Em nome dos aliados, Chávez não se constrangeu ao enviar um navio com petróleo para a Síria em fevereiro de 2012, quando a comunidade internacional tentava isolar o governo de Bashar Assad, e não deixou de apoiar Mahmoud Ahmadinejad mesmo com os esforços do Ocidente para tentar dissuadir o Irã dos planos de desenvolver armas nucleares.

A tentativa de ampliar sua influência na América Latina – por meios tortos ou equivocados – nunca foi abandonada. Suas ações foram desde o financiamento de insurreições nos países vizinhos à criação da Alba (Alternativa Bolivariana para as Américas), anunciada em 2005 como uma resposta à Alca, a área de livre-comércio das Américas proposta pelos Estados Unidos, e que se tornou um clube de amigos do Chávez. Em outra frente, o coronel foi grande apoiador das Forças Armadas Revolucionárias da Colômbia. Documentos encontrados em poder da narcoguerrilha colombiana revelaram que a ajuda vinha na forma de dinheiro, guarida, armas, assistência médica.

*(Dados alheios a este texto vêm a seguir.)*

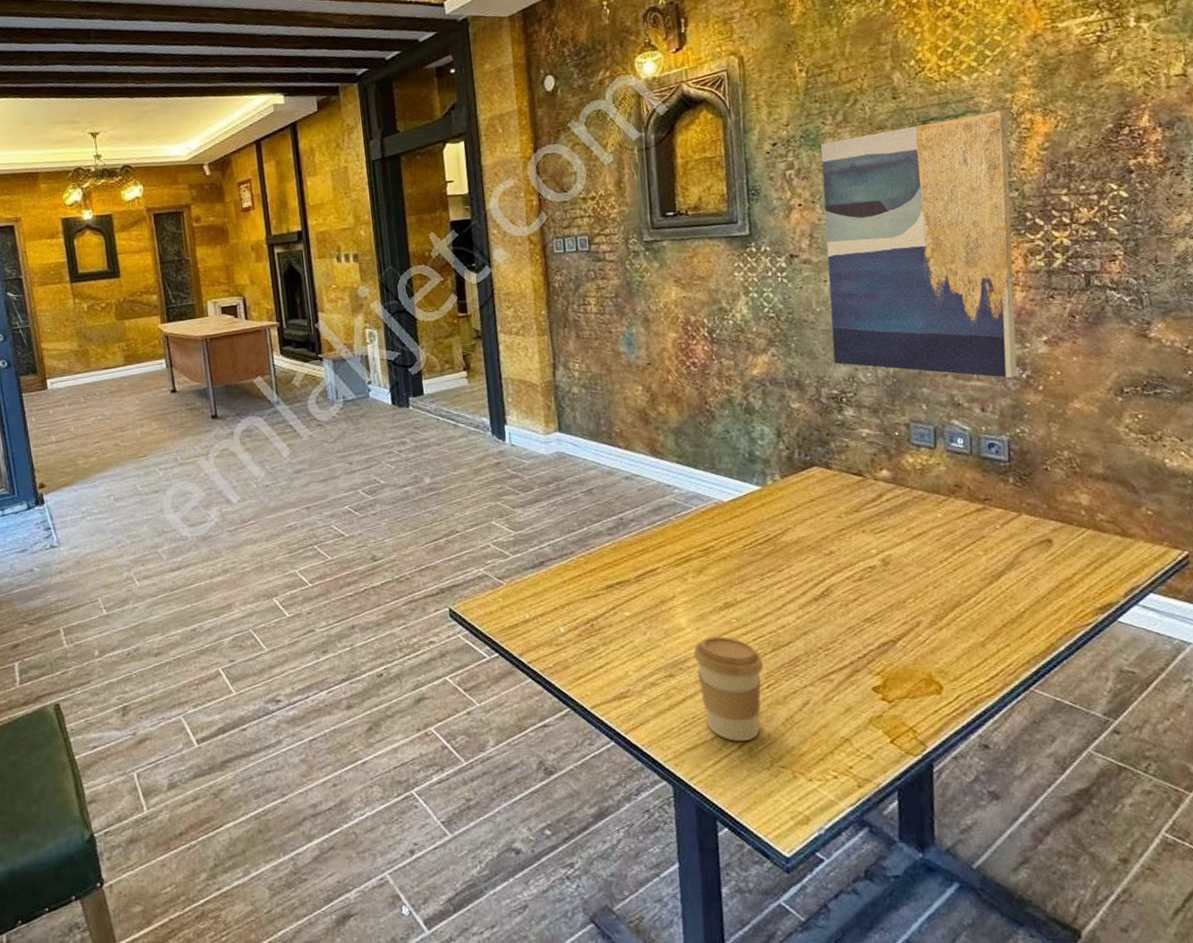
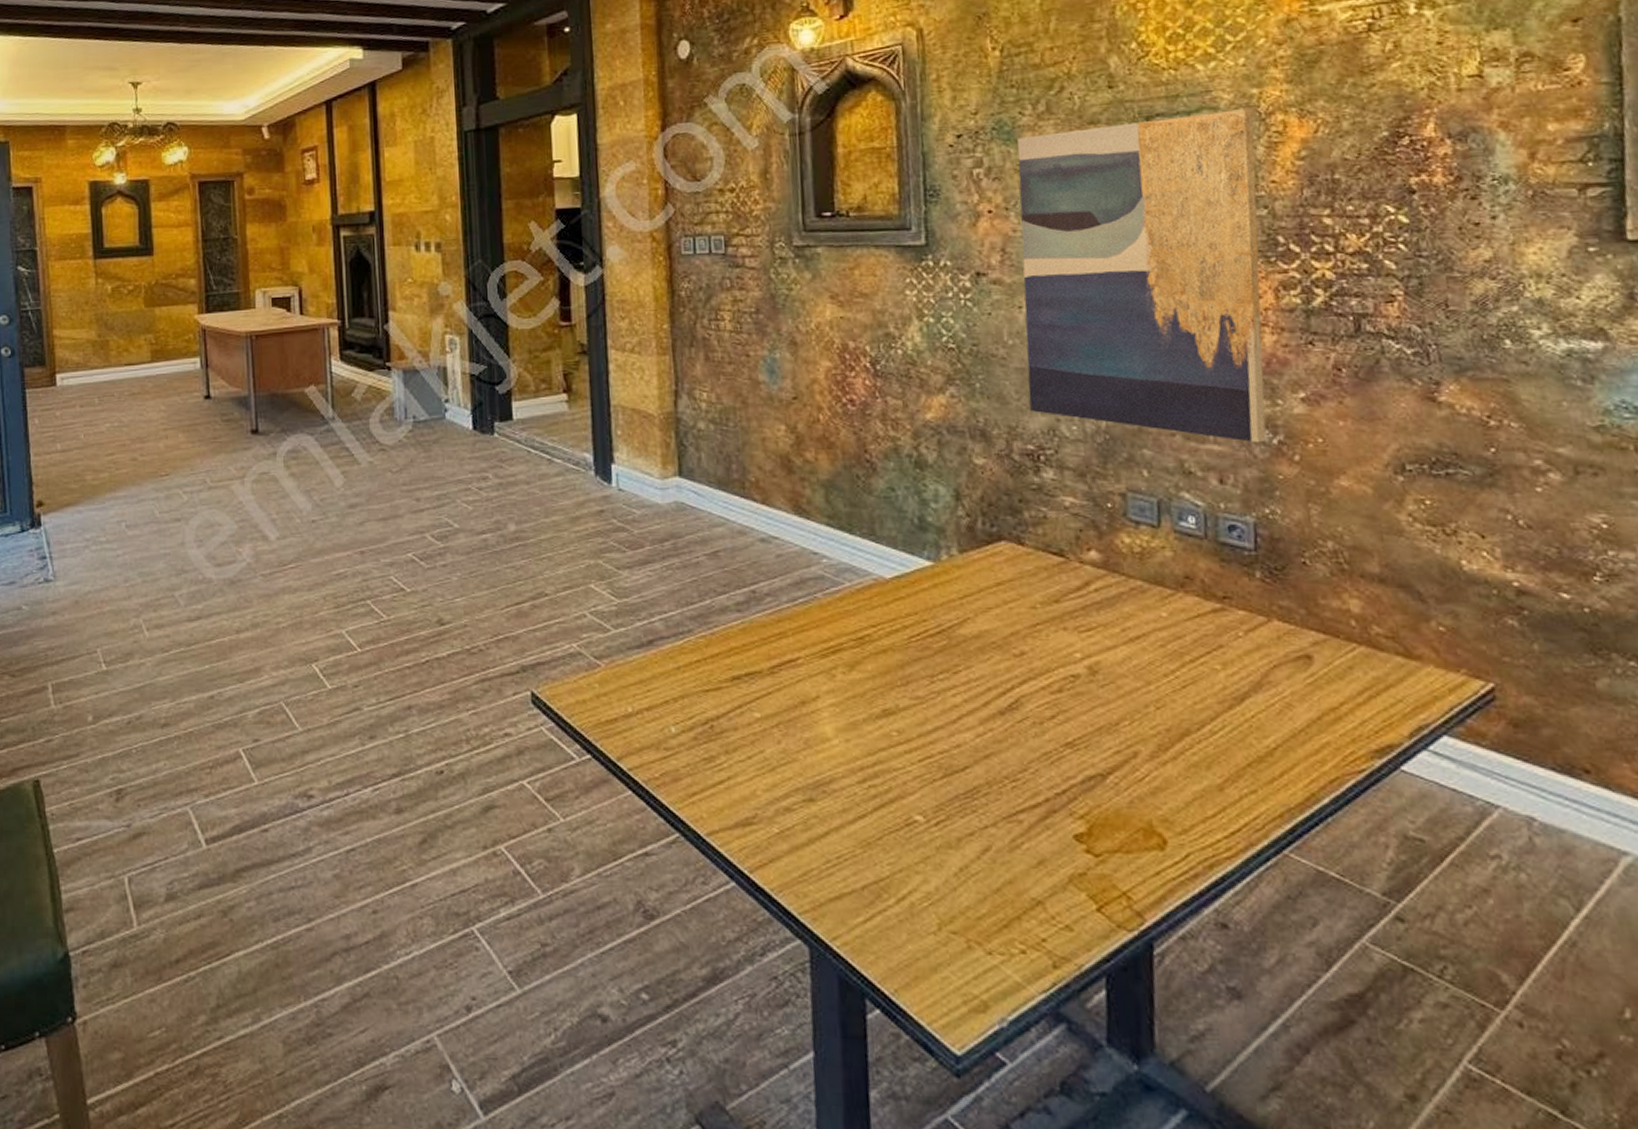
coffee cup: present [693,636,764,742] -> none [841,753,931,895]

Uma das últimas intervenções do ditador teve como alvo o Paraguai. Chávez mandou o então chanceler Nicolás Maduro reunir-se com a cúpula das Forças Armadas paraguaias para incitar uma reação a favor de Fernando Lugo, que foi alvo de impeachment em junho do ano passado. As relações entre os dois países estão estremecidas desde então.

Doença
Desde junho de 2011, quando revelou sofrer da doença, o presidente viajou diversas vezes a Cuba para dar continuidade ao tratamento, sem detalhar sua situação. As informações sobre o câncer foram desencontradas desde o início – nem o tipo nem a localização dos tumores foram revelados com exatidão. Até mesmo os comentários de Chávez sobre o câncer oscilavam. Em um momento, ele parecia otimista e se dizia “curado”. Em outro, alertava para uma queda de ritmo. Depois, prometia voltar “com mais energia”.

Em novembro de 2012, seis meses depois da última sessão de quimioterapia e após ficar semanas sem aparecer em público, ele voltou a Cuba para um tratamento especial. Oficialmente, anunciou que as sessões de oxigenação hiperbárica “consolidariam o processo de fortalecimento” de sua saúde. Depois de ficar mais de uma semana na ilha, voltou à Venezuela. Porém, apenas dois dias depois, informou que viajaria novamente a Cuba para se submeter à quarta cirurgia em 18 meses. Admitiu que a nova intervenção cirúrgica apresentava um risco e, pela primeira vez falou em um sucessor: o vice-presidente, Nicolás Maduro. Depois de mais de dois meses internado em Cuba, o governo divulgou fotos do mandatário com as filhas. Ele aparecia sorridente.

Ao longo do tratamento, Chávez apelou para a fé. Durante a Semana Santa de 2012, o ditador venezuelano demonstrou um fervor religioso fora do comum. Logo ele — que costumava condenar a Igreja e toda a sua hierarquia, insultando cardeais, bispos e até mesmo o Vaticano como instituição em seus discursos —, nesse feriado religioso, participou de uma missa em Barinas, sua cidade natal, onde se mostrou um católico devoto.

Chávez casou-se duas vezes: a primeira com Nancy Colmenares, com quem teve três filhos —- Rosa Virginia, María Gabriela e Hugo Rafael —, e a segunda com a jornalista Marisabel Rodríguez, de quem se separou em 2003 e com quem teve uma filha, Rosinés. Além disso, também teria mantido uma relação amorosa por cerca de dez anos com a historiadora Herma Marksman, enquanto era casado com sua primeira esposa.